To investigate the clinical response of gastro-esophageal reflux disease (GERD) symptoms to exclusion diets based on food intolerance tests. A double blind, randomized, controlled pilot trial was performed in 38 GERD patients partially or completely non-responders to proton pump inhibitors (PPI) treatment. Fasting blood samples from each patients were obtained; leukocytotoxic test was performed by incubating the blood with a panel of 60 food items to be tested.
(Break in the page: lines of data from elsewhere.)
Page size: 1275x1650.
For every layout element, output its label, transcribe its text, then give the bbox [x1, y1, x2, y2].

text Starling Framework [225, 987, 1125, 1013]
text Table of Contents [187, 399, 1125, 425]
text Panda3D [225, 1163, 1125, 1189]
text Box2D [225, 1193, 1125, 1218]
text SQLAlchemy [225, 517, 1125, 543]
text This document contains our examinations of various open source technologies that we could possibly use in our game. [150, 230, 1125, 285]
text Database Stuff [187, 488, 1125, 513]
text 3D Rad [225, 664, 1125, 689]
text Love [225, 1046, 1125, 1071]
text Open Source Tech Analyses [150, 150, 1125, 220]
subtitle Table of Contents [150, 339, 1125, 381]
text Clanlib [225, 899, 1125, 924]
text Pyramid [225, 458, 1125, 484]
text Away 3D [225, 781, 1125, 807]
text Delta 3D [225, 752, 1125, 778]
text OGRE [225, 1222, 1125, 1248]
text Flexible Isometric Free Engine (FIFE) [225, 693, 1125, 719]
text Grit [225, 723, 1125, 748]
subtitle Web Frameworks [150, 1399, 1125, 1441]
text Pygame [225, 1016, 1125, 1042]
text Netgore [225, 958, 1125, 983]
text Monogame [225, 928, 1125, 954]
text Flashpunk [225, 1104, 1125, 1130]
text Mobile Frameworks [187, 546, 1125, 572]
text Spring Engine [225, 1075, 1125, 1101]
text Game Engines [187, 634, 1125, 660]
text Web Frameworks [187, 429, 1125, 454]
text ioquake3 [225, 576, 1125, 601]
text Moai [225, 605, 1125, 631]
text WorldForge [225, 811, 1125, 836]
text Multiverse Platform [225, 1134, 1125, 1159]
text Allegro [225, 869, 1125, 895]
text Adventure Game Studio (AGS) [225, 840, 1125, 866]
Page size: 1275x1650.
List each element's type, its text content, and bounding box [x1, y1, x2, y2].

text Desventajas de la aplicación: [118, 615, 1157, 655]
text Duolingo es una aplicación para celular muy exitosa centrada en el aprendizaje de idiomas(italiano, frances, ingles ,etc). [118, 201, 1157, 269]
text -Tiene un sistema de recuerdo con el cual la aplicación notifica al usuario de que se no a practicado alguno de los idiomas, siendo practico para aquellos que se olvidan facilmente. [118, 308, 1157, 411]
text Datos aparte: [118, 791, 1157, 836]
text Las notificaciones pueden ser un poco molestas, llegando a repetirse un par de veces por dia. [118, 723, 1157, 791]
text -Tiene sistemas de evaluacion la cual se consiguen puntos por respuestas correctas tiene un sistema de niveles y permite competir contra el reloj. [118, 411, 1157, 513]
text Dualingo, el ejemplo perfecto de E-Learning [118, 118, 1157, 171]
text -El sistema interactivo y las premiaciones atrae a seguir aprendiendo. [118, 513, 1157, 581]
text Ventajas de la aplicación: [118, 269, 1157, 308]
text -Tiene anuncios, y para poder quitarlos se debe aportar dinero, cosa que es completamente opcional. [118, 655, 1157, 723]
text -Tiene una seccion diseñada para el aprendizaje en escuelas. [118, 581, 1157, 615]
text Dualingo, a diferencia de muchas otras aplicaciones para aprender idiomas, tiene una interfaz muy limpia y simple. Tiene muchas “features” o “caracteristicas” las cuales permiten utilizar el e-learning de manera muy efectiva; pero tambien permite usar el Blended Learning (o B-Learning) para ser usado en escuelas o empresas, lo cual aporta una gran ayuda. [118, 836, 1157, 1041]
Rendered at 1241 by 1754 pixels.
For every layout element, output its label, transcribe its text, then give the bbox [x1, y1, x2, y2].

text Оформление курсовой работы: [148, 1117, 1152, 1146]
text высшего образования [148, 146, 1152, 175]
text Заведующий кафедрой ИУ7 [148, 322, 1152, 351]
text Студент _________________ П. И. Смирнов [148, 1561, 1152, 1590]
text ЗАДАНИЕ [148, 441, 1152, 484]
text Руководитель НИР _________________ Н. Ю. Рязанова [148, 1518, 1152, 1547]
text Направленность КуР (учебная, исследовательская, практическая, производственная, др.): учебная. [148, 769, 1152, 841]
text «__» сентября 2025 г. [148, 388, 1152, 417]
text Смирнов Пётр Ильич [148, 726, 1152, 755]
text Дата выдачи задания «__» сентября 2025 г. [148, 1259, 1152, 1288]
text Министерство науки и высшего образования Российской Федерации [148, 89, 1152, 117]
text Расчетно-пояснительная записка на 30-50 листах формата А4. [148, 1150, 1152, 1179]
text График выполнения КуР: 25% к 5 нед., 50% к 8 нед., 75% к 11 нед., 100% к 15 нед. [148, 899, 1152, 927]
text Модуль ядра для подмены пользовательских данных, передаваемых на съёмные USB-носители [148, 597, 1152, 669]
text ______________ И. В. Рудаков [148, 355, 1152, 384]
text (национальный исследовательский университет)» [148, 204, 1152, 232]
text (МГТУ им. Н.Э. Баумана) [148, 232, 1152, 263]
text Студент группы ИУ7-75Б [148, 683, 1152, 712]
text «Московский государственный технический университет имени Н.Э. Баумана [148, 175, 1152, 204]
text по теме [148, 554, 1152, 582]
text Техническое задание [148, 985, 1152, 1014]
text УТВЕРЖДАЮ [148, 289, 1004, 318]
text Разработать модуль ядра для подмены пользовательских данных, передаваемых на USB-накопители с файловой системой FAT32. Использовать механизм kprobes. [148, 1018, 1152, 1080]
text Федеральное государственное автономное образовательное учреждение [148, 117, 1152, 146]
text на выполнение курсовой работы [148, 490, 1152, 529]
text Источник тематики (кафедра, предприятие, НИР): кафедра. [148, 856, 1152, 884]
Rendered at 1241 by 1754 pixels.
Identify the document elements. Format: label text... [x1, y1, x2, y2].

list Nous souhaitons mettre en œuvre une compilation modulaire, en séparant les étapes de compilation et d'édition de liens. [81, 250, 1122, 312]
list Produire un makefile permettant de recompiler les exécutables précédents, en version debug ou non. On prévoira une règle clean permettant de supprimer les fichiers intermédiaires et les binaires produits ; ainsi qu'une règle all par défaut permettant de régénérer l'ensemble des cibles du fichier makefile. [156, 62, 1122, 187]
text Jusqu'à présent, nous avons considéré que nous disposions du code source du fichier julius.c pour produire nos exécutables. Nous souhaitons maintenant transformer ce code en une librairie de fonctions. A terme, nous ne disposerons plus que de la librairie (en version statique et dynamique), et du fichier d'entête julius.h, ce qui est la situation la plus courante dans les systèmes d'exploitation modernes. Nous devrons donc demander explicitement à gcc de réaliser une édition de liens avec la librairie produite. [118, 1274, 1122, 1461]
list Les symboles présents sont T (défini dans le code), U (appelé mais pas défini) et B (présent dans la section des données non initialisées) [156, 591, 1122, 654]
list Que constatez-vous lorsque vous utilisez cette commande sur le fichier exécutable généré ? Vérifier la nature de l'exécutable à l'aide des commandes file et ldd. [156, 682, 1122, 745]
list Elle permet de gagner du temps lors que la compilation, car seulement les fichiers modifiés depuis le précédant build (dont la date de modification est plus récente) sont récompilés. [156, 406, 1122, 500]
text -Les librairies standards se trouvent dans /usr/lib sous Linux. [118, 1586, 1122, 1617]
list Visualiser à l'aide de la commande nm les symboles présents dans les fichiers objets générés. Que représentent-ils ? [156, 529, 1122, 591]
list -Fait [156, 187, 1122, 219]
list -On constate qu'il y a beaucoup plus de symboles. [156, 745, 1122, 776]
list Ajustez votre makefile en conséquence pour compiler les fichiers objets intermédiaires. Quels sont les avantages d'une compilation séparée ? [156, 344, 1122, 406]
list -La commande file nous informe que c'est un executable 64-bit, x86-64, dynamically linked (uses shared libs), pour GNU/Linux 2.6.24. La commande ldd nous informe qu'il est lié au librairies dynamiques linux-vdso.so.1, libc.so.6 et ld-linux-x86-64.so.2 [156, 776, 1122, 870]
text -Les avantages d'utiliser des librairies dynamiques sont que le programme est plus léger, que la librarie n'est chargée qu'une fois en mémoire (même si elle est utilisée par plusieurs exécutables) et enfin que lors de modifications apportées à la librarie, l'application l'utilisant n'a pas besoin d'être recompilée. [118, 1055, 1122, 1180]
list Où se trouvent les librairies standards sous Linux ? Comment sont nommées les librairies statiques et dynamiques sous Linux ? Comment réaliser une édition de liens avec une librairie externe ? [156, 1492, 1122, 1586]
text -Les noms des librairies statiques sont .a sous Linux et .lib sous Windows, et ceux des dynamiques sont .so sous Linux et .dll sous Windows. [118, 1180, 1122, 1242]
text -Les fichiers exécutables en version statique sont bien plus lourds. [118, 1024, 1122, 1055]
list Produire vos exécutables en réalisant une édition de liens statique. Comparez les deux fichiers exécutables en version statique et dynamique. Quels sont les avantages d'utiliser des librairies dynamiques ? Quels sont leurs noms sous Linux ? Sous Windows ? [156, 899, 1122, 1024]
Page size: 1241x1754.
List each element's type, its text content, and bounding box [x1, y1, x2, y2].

The reaction of leukocytes (rounding, vacuolization, lack of movement, flattening, fragmentation or disintegration of cell wall) was then evaluated by optical microscopy and rated as follows: level 0 = negative, level 1 = slightly positive, level 2 = moderately positive, and level 3 = highly positive. A "true" diet excluding food items inducing moderate-severe reactions, and a "control" diet including them was developed for each patient. Then, twenty patients received the "true" diet and 18 the "control" diet; after one month (T1) symptoms severity was scored by the GERD impact scale (GIS). Hence, patients in the "control" group were switched to the "true" diet, and symptom severity was re-assessed after three months (T2). At baseline (T0) the mean GIS global score was 6.68 (range: 5-12) with no difference between "true" and control group (6.6 ± 1.19 vs 6.7 ± 1.7). All patients reacted moderately/severely to at least 1 food (range: 5-19), with a significantly greater number of food substances inducing reaction in controls compared with the "true" diet group (11.6 vs 7.0, P < 0.001). Food items more frequently involved were milk, lettuce, brewer's yeast, pork, coffee, rice, sole asparagus, and tuna, followed by eggs, tomato, grain, shrimps, and chemical yeast. At T1 both groups displayed a reduction of GIS score ("true" group 3.3 ± 1.7, -50%, P = 0.001; control group 4.9 ± 2.8, -26.9%, P = 0.02), although the GIS score was significantly lower in "true" vs "control" group (P = 0.04). At T2, after the diet switch, the "control" group showed a further reduction in GIS score (2.7 ± 1.9, -44.9%, P = 0.01), while the "true" group did not (2.6 ± 1.8, -21.3%, P = 0.19), so that the GIS scores didn't differ between the two groups. Our results suggest that food intolerance may play a role in GERD symptoms development, and leucocytotoxic test-based exclusion diets may be a possible therapeutic approach when PPI are not effective or indicated.